McConnell on occasion forced votes on President Barack Obama’s budget proposals, with no senator voting for them.
The challenge for Democrats looking ahead to next year’s campaigns is to avoid having their support for a still-evolving climate proposal tarred by Republican efforts to portray it as an extremist agenda that would do away with hamburgers and airplane travel.
“It’s one thing to be on the campaign trail and say here is what I believe in and fill in the details,” said Democratic strategist Rodell Mollineau, a former top aide to Reid. “It’s another thing to go on record and let other people fill in the details for you.”
At this point, the Democratic presidential contenders generally haven’t spelled out specific proposals.
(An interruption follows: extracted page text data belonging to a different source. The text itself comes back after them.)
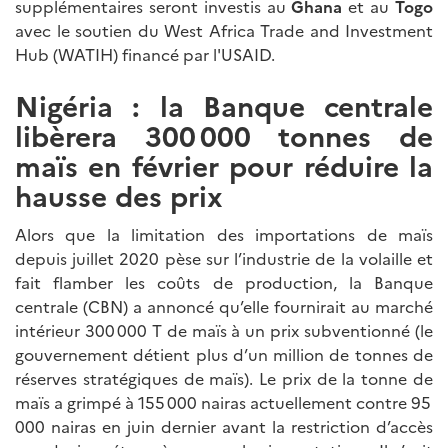
supplémentaires seront investis au
Ghana
et au
Togo
avec le soutien du West Africa Trade and Investment
Hub (WATIH) financé par l'USAID.
Nigéria : la Banque centrale
libèrera 300 000 tonnes de
maïs en février pour réduire la
hausse des prix
Alors que la limitation des importations de maïs
depuis juillet 2020 pèse sur l’industrie de la volaille et
fait flamber les coûts de production, la Banque
centrale (CBN) a annoncé qu’elle fournirait au marché
intérieur 300 000 T de maïs à un prix subventionné (le
gouvernement détient plus d’un million de tonnes de
réserves stratégiques de maïs). Le prix de la tonne de
maïs a grimpé à 155 000 nairas actuellement contre 95
000 nairas en juin dernier avant la restriction d’accès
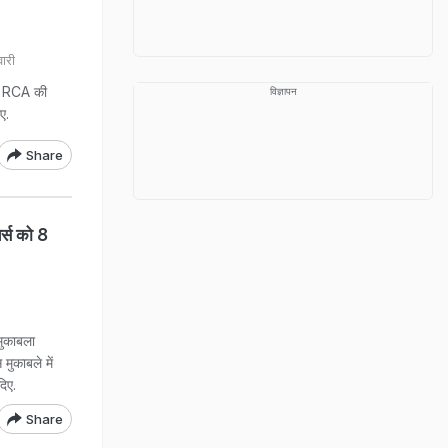
ारी
ा. RCA की
विज्ञापन
ए.
Share
र्स को 8
मुकाबला
मुकाबले में
दिए.
Share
Senator Cory Booker of New Jersey has called the Green New Deal “bold,” and Senator Kamala Harris of California has said it’s “an investment” worth the cost. Senator Amy Klobuchar of Minnesota described it somewhat less enthusiastically, as an “aspiration” to act on climate change.
“I am for a jump-start of the discussion and a framework as Senator Markey has described -- I am not for reducing air travel,” Klobuchar said on Fox News. “We just need to start as a country seeing it as aspiration to do better than we’re doing now.”
The GOP’s message focuses on the botched February rollout of the proposal, which included the release of documents from Ocasio-Cortez’s office promising economic security even for those “unwilling to work,” and suggesting the eventual elimination of air travel and “farting cows.”
McConnell has accused Democrats of wanting to ban “anything with a motor that runs on gasoline” and embracing “garden variety 20th century socialism” at a cost of tens of trillions of dollars.
“This dangerous fantasy would burn through the American people’s money before it even got off the launch pad, but the cost to the Treasury is just the beginning,” McConnell said on the Senate floor this month. “It’s hard to put a price tag on ripping away the jobs and livelihoods of literally millions of Americans.”
In addition to establishing a “net zero” goal for greenhouse gas emissions, the proposal by Ocasio-Cortez and Markey says it would create “millions of good, high-wage jobs and ensure prosperity and economic security for all people of the United States.”
Senate Democrats including New York’s Kirsten Gillibrand, another presidential candidate, and Markey appeared at a Green New Deal rally with environmentalists outside the Capitol before the Senate vote, expressing confidence that 2020 voters will support action on the issue.
“Republicans continue to ignore climate change at their political peril,” Markey said. “They will pay a price at the ballot box in 2020.”